WHAT YOU SHOULD DO: Could you retype the lines below word for word, omitting the pictures and keeping only the text?

___ GIVEN RECORDS

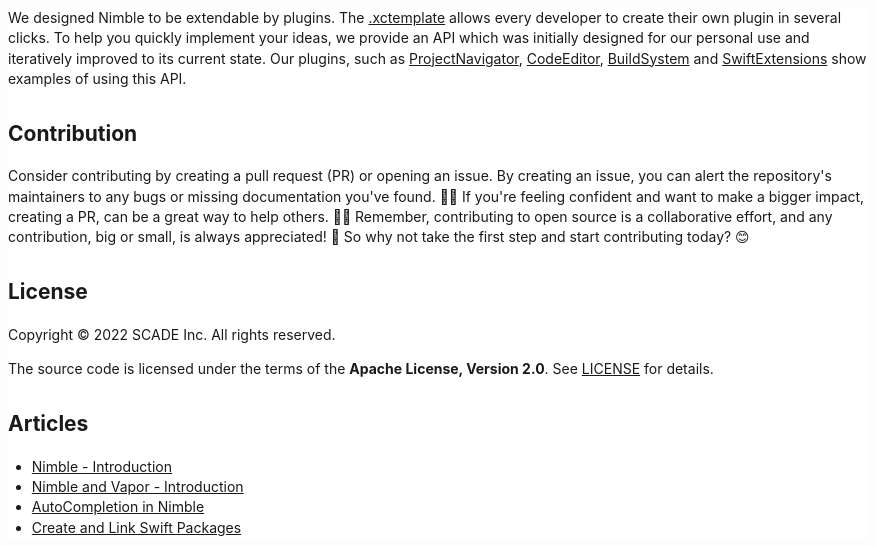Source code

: We designed Nimble to be extendable by plugins. The [.xctemplate](/Templates) allows every developer to create their own plugin in several clicks. To help you quickly implement your ideas, we provide an API which was initially designed for our personal use and iteratively improved to its current state. Our plugins, such as  [ProjectNavigator](/Plugins/ProjectNavigator), [CodeEditor](/Plugins/CodeEditor), [BuildSystem](/Plugins/BuildSystem) and [SwiftExtensions](/Plugins/SwiftExtensions) show examples of using this API.

## Contribution

<p>Consider contributing by creating a pull request (PR) or opening an issue. By creating an issue, you can alert the repository's maintainers to any bugs or missing documentation you've found. 🐛📝 If you're feeling confident and want to make a bigger impact, creating a PR, can be a great way to help others. 📖💡 Remember, contributing to open source is a collaborative effort, and any contribution, big or small, is always appreciated! 🙌 So why not take the first step and start contributing today? 😊</p>

## License

Copyright © 2022 SCADE Inc. All rights reserved.

The source code is licensed under the terms of the __Apache License, Version 2.0__. See [LICENSE](LICENSE.txt) for details.

## Articles
* [Nimble - Introduction](https://crossplatformscade.hashnode.dev/nimble-native-open-source-extendable-macos-code-editor)
* [Nimble and Vapor - Introduction](https://crossplatformscade.hashnode.dev/how-to-build-and-run-a-vapor-project-on-native-open-source-macos-nimble-editor)
* [AutoCompletion in Nimble](https://crossplatformscade.hashnode.dev/autocompletion-in-native-open-source-macos-nimble-editor)
* [Create and Link Swift Packages](https://dev.to/cdfcreator/create-and-link-swift-packages-from-nimble-to-cross-platform-native-app-projects-29j8)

______

ANSWER AREA:
Source code

: We designed Nimble to be extendable by plugins. The [.xctemplate](/Templates) allows every developer to create their own plugin in several clicks. To help you quickly implement your ideas, we provide an API which was initially designed for our personal use and iteratively improved to its current state. Our plugins, such as  [ProjectNavigator](/Plugins/ProjectNavigator), [CodeEditor](/Plugins/CodeEditor), [BuildSystem](/Plugins/BuildSystem) and [SwiftExtensions](/Plugins/SwiftExtensions) show examples of using this API.

## Contribution

<p>Consider contributing by creating a pull request (PR) or opening an issue. By creating an issue, you can alert the repository's maintainers to any bugs or missing documentation you've found. 🐛📝 If you're feeling confident and want to make a bigger impact, creating a PR, can be a great way to help others. 📖💡 Remember, contributing to open source is a collaborative effort, and any contribution, big or small, is always appreciated! 🙌 So why not take the first step and start contributing today? 😊</p>

## License

Copyright © 2022 SCADE Inc. All rights reserved.

The source code is licensed under the terms of the __Apache License, Version 2.0__. See [LICENSE](LICENSE.txt) for details.

## Articles
* [Nimble - Introduction](https://crossplatformscade.hashnode.dev/nimble-native-open-source-extendable-macos-code-editor)
* [Nimble and Vapor - Introduction](https://crossplatformscade.hashnode.dev/how-to-build-and-run-a-vapor-project-on-native-open-source-macos-nimble-editor)
* [AutoCompletion in Nimble](https://crossplatformscade.hashnode.dev/autocompletion-in-native-open-source-macos-nimble-editor)
* [Create and Link Swift Packages](https://dev.to/cdfcreator/create-and-link-swift-packages-from-nimble-to-cross-platform-native-app-projects-29j8)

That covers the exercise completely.